David A. Hoagland

Research Interests

Electron Microscopy of Solvated Polymeric Materials, Polyelectrolytes, Polymer Solutions and Gels, Interfacial Nanoparticles, Single Molecule Visualization, Polymers in Ionic Liquids

Current Research

"Soft materials" range from solutions and gels to suspensions, emulsions, and pastes. Projects in the Hoagland group examine polymer structure and dynamics in these materials using a range of experimental methods. The typical goal is to understand the behaviors of individual polymer molecules, i.e., their average conformation, where and how they move, or how rapidly they deform/recover when challenged with an external force.

Current projects focus specifically on (i) polyelectrolytes (highly charged polymers), (ii) polymers in ionic liquids (salts that melt near or below room temperature), (iii) imaging of the dynamics of confined polymers, and (iv) carbon nanotube membranes. Some highlights: Due to ionic liquid nonvolatility, soft materials wet by these liquids can be imaged in the high vacuum environment of the electron microscope, affording opportunities for the in situ and real time tracking of nanoscale structure and dynamics. Such imaging is impossible with ordinary liquids. Frames extracted from image sequences for two ionic liquid systems are given (F1,F2). The (F1) SEM image shows crystallized monolayers on the surface of an ionic liquid containing nanoparticles; crystal melting into the liquid was observed as temperature rises. The (F2) TEM image illustrates the network of a poly(oxyethylene) gel; gelation here is driven by polymer crystallization.

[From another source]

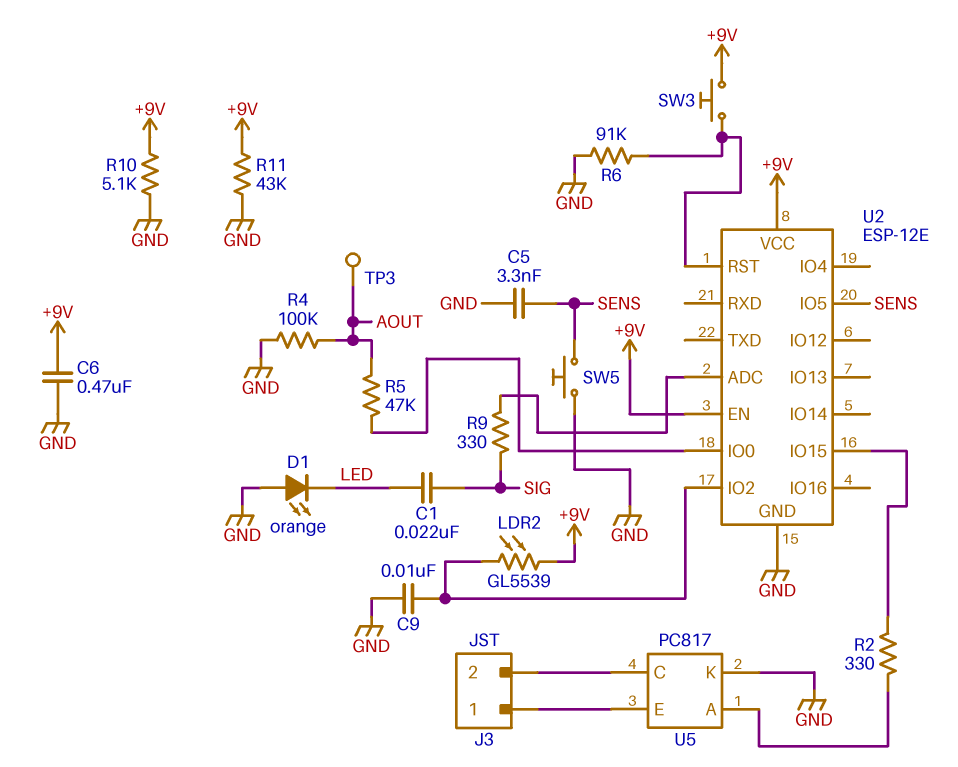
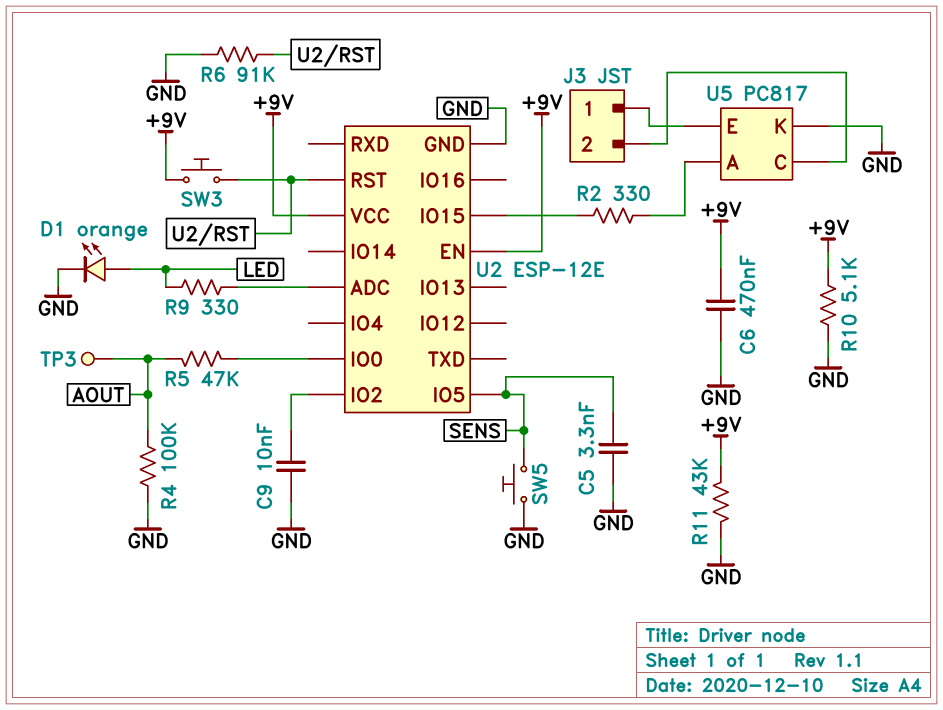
C1: 22nF (LED, SIG) -> none
D1: LED orange (A GND, K LED) -> LED orange (A LED, K GND)
LDR2: GL5539 (+9V, U2/IO2) -> none
R9: 330 (SIG, U2/ADC) -> 330 (LED, U2/ADC)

Three frames of a fluorescence microscopy image sequence (F3) revealing the conformations of a flexible polymer (large DNA) moving through a chromatography column (beads not visible). Driven by solvent flow (toward upper left), the molecule initially “entangles” around a contact point between two beads, and then through a "pulley-like" motion about this constraint, extends in the flow direction before final release.

Ionic liquids have attractive properties as room temperature media for protein storage and shipping. The dynamic light scattering correlation function (F4) was obtained for the protein lysozyme in the neat room temperature ionic liquid [EMIM][EtSO4]. The form of the decay reveals that the protein molecularly dissolves in the neat salt, retaining a size comparable to that in aqueous buffer. Circular dichroism and infrared spectroscopy reveal the extent to which the native conformation is retained; upon subsequent transfer to buffer, lysozyme’s native activity is recovered.